When any government, or any church for that matter, undertakes to say to its subjects, “This you may not read, this you must not see, this you are forbidden to know,” the end result is tyranny and oppression, no matter how holy the motives. Mighty little force is needed to control a man whose mind has been hoodwinked; contrariwise, no amount of force can control a free man, a man whose mind is free. No, not the rack, nor fission bombs, not anything—you can’t conquer a free man; the most you can do is kill him.

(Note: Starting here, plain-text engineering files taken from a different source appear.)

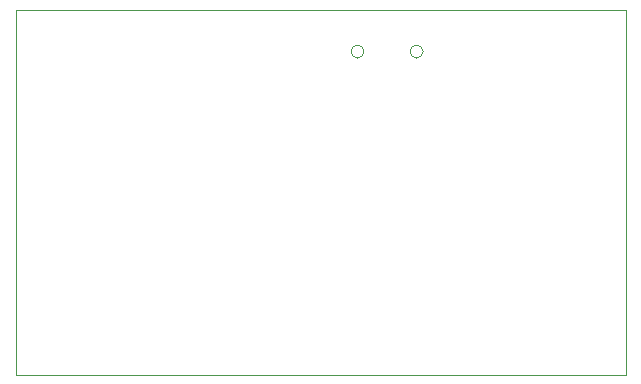
<source format=gbr>
%TF.GenerationSoftware,KiCad,Pcbnew,9.0.6*%
%TF.CreationDate,2025-11-28T18:37:07+03:00*%
%TF.ProjectId,motocounter,6d6f746f-636f-4756-9e74-65722e6b6963,rev?*%
%TF.SameCoordinates,PX7428540PY642ef90*%
%TF.FileFunction,Profile,NP*%
%FSLAX46Y46*%
G04 Gerber Fmt 4.6, Leading zero omitted, Abs format (unit mm)*
G04 Created by KiCad (PCBNEW 9.0.6) date 2025-11-28 18:37:07*
%MOMM*%
%LPD*%
G01*
G04 APERTURE LIST*
%TA.AperFunction,Profile*%
%ADD10C,0.050000*%
%TD*%
G04 APERTURE END LIST*
D10*
X0Y30900000D02*
X51650000Y30900000D01*
X51650000Y0D01*
X0Y0D01*
X0Y30900000D01*
%TO.C,Joystick*%
X29500000Y27350000D02*
G75*
G02*
X28400000Y27350000I-550000J0D01*
G01*
X28400000Y27350000D02*
G75*
G02*
X29500000Y27350000I550000J0D01*
G01*
X34500000Y27350000D02*
G75*
G02*
X33400000Y27350000I-550000J0D01*
G01*
X33400000Y27350000D02*
G75*
G02*
X34500000Y27350000I550000J0D01*
G01*
%TD*%
M02*

</source>
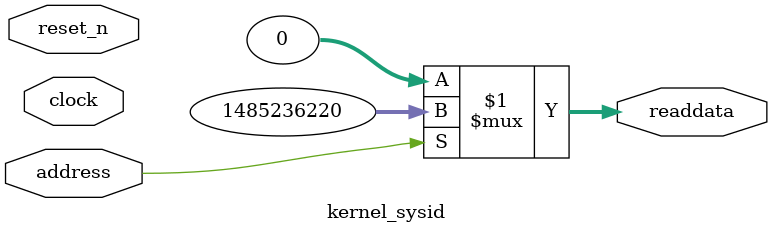
<source format=v>

`timescale 1ns / 1ps
// synthesis translate_on

// turn off superfluous verilog processor warnings 
// altera message_level Level1 
// altera message_off 10034 10035 10036 10037 10230 10240 10030 

module kernel_sysid (
               // inputs:
                address,
                clock,
                reset_n,

               // outputs:
                readdata
             )
;

  output  [ 31: 0] readdata;
  input            address;
  input            clock;
  input            reset_n;

  wire    [ 31: 0] readdata;
  //control_slave, which is an e_avalon_slave
  assign readdata = address ? 1485236220 : 0;

endmodule




</source>
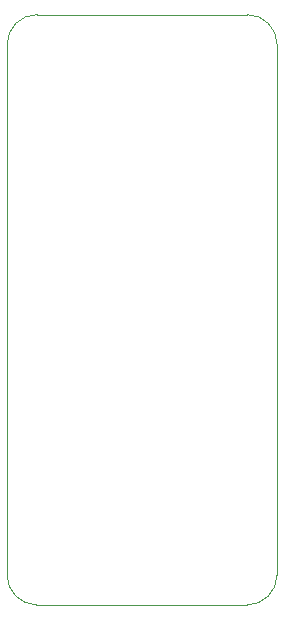
<source format=gbr>
G04 #@! TF.GenerationSoftware,KiCad,Pcbnew,(5.1.2)-1*
G04 #@! TF.CreationDate,2019-07-17T11:01:52+10:00*
G04 #@! TF.ProjectId,led-wing,6c65642d-7769-46e6-972e-6b696361645f,0*
G04 #@! TF.SameCoordinates,Original*
G04 #@! TF.FileFunction,Profile,NP*
%FSLAX46Y46*%
G04 Gerber Fmt 4.6, Leading zero omitted, Abs format (unit mm)*
G04 Created by KiCad (PCBNEW (5.1.2)-1) date 2019-07-17 11:01:52*
%MOMM*%
%LPD*%
G04 APERTURE LIST*
%ADD10C,0.050000*%
G04 APERTURE END LIST*
D10*
X122355000Y-76405000D02*
G75*
G03X119815000Y-73865000I-2540000J0D01*
G01*
X102035000Y-73865000D02*
G75*
G03X99495000Y-76405000I0J-2540000D01*
G01*
X101986238Y-123851732D02*
G75*
G02X99495000Y-121312200I48762J2539532D01*
G01*
X119815000Y-123852200D02*
G75*
G03X122355000Y-121312200I0J2540000D01*
G01*
X119815000Y-73865000D02*
X102035000Y-73865000D01*
X99495000Y-76405000D02*
X99495000Y-121312200D01*
X101986238Y-123851732D02*
X119815000Y-123852200D01*
X122355000Y-121312200D02*
X122355000Y-76405000D01*
M02*

</source>
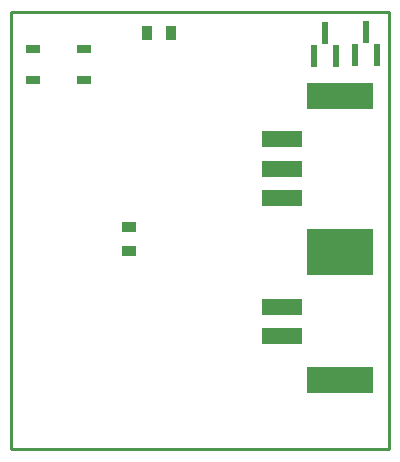
<source format=gtp>
G04*
G04 #@! TF.GenerationSoftware,Altium Limited,Altium Designer,21.1.1 (26)*
G04*
G04 Layer_Color=8421504*
%FSLAX44Y44*%
%MOMM*%
G71*
G04*
G04 #@! TF.SameCoordinates,10801997-8E17-44FE-B4C4-5EB474501812*
G04*
G04*
G04 #@! TF.FilePolarity,Positive*
G04*
G01*
G75*
%ADD15C,0.2540*%
%ADD16R,3.4036X1.3970*%
%ADD17R,5.5880X2.3114*%
%ADD18R,1.1628X0.7620*%
%ADD19R,0.5500X1.8500*%
%ADD20R,0.9000X1.2000*%
%ADD21R,1.2000X0.9000*%
D15*
X450Y-560D02*
Y369440D01*
Y-560D02*
X320450D01*
Y369440D01*
X450D02*
X320450D01*
D16*
X229606Y95450D02*
D03*
Y120450D02*
D03*
X229830Y212050D02*
D03*
X229576Y237050D02*
D03*
Y262050D02*
D03*
D17*
X278860Y57950D02*
D03*
Y157950D02*
D03*
X278830Y175050D02*
D03*
Y299050D02*
D03*
D18*
X61821Y338370D02*
D03*
Y311870D02*
D03*
X19459Y338370D02*
D03*
Y311870D02*
D03*
D19*
X266090Y352240D02*
D03*
X256590Y332740D02*
D03*
X275590D02*
D03*
X300990Y352650D02*
D03*
X291490Y333150D02*
D03*
X310490D02*
D03*
D20*
X136160Y352000D02*
D03*
X115840D02*
D03*
D21*
X100330Y167640D02*
D03*
Y187960D02*
D03*
M02*

</source>
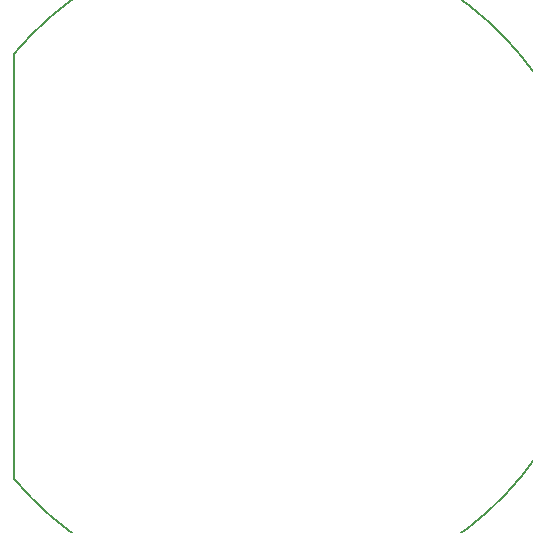
<source format=gbr>
G04 #@! TF.GenerationSoftware,KiCad,Pcbnew,(5.0.1)-4*
G04 #@! TF.CreationDate,2019-01-20T23:32:10-05:00*
G04 #@! TF.ProjectId,puck_design,7075636B5F64657369676E2E6B696361,rev?*
G04 #@! TF.SameCoordinates,Original*
G04 #@! TF.FileFunction,Legend,Bot*
G04 #@! TF.FilePolarity,Positive*
%FSLAX46Y46*%
G04 Gerber Fmt 4.6, Leading zero omitted, Abs format (unit mm)*
G04 Created by KiCad (PCBNEW (5.0.1)-4) date 2019-01-20 11:32:10 PM*
%MOMM*%
%LPD*%
G01*
G04 APERTURE LIST*
%ADD10C,0.150000*%
G04 APERTURE END LIST*
D10*
X128550445Y-117911400D02*
X128550445Y-82050000D01*
X128550504Y-82011332D02*
G75*
G02X128550445Y-117911400I21429940J-17950069D01*
G01*
M02*

</source>
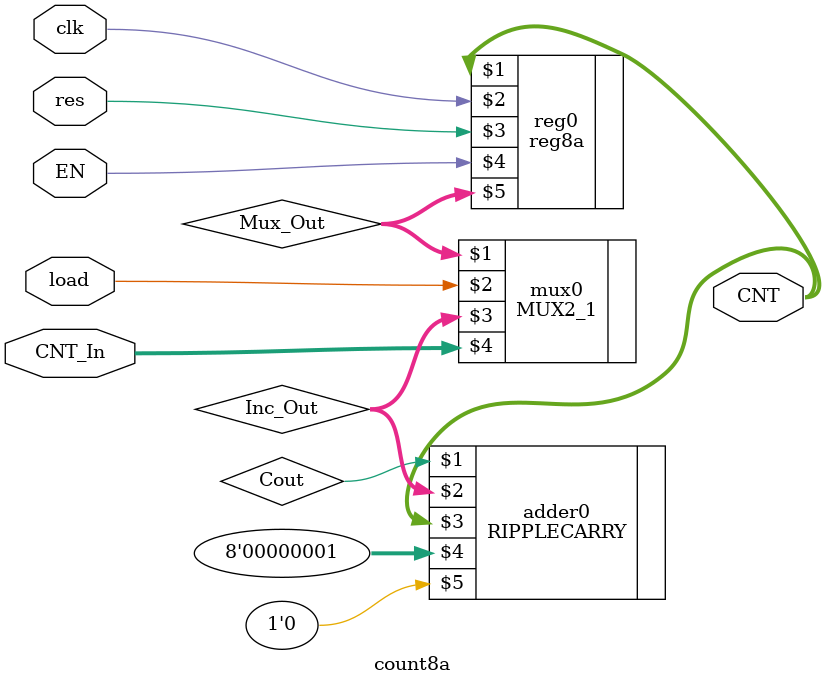
<source format=v>

`timescale 1ns/1ps
`include "combinational.v"

module count8a (
    
    output wire [7:0] CNT, 
    input wire clk, res, EN, load,
    input wire [7:0] CNT_In
    
    );

    wire [7:0] Mux_Out ;
    wire [7:0] Inc_Out;
    wire Cout;
    
    RIPPLECARRY adder0 (Cout, Inc_Out, CNT, 8'b00000001, 1'b0);

    MUX2_1 mux0 (Mux_Out, load, Inc_Out, CNT_In);

    reg8a reg0 (CNT, clk, res, EN, Mux_Out);

endmodule
</source>
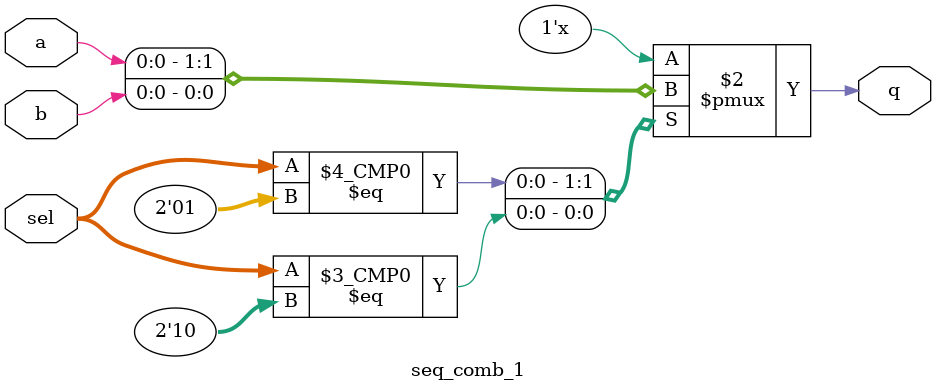
<source format=v>
module seq_comb_1 (
	input wire [1:0] sel,
	input wire a,
	input wire b,
	output reg q
);

always @(sel or a or b)
	case(sel)
		2'b01: q <= a;
		2'b10: q <= b;
	endcase

endmodule

</source>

Heinlein and I might well quibble over what constitutes “hoodwinking,” or what one’s social responsibility to the “hoodwinked” is; still, if you put Heinlein’s statement up and asked me to sign, I would. Clearly, then, there is an agreement—a tribute to the man who, as much as any writer while I was growing up, taught me to argue with the accepted version.

The novel after Farnham’s Freehold was The Moon Is a Harsh Mistress, which once again won for Heinlein the approbation of the general readership: it also won him his fourth Science Fiction Achievement Award, more informally known as the “Hugo,” at the 1967 World Science Fiction Convention. In the dozen years since Moon appeared it has come to be regarded by many as the novel expressing best Heinlein’s most characteristic strengths. Passionate and iconoclastic, it balances social portraiture with didacticism and headlong narrative in about equal measures. If one had not read any Heinlein at all—and I suppose that’s still possible—Moon makes a very good introduction if one wishes to catch him in his major mode. My own feeling, however, is that to encounter Heinlein significantly, one must be prepared to take on the seven novels running from Double Star (1956) through The Moon Is a Harsh Mistress (1966), as well as all the shorter works contained in The Past Through Tomorrow (copyright 1967; it contains stories and novels written between 1939 and 1962). Only then will we have a proper acquaintance with the writerly concerns and patterns that will allow us to appreciate fully what is deeply serious in the dozen “juvenile” novels, what is profoundly inventive in some of his more ephemeral earlier works, or what is patently authentic in the more recent didactic ones. This seems to me the only way to cut up the sky (or the ocean) Heinlein’s work makes over (or around) the whole of contemporary science fiction.

And within it all, Glory Road maintains a delicacy, a bravura, and a joy that not only are notable, but clearly consign it to his heptology of major SF novels—central, in its time of writing, range of themes, and variety of narrative organization, to the continuing Heinlein enterprise.

NEW YORK, DECEMBER 1979

1. Later critical assessments by Alexei Panshin (in collaboration with his wife, Cory) are both more insightful and more lively. Heinlein in Dimension finally dies the death of plot synopsis after plot synopsis, coupled with a rather undergraduate insistence on explaining exactly what is illogical in the plot of each one. The essays on Heinlein contained in SF in Dimension are something quite else; the closing consideration, on (among other occasions) Heinlein’s most recent book, The Number of the Beast, included in the Second Revised & Enlarged Edition, is a fine piece of work. (SF in Dimension, Second Edition—Revised & Enlarged, Chicago: Advent, 1980.) Currently the best full-length critical study of Heinlein, by far, is Robert A. Heinlein: America as Science Fiction, by H. Bruce Franklin (New York: Oxford University Press, 1980). It is a sympathetic approach to Heinlein that also manages to be historically sensitive, politically sophisticated, and informed on the subject of science fiction’s distinctive history.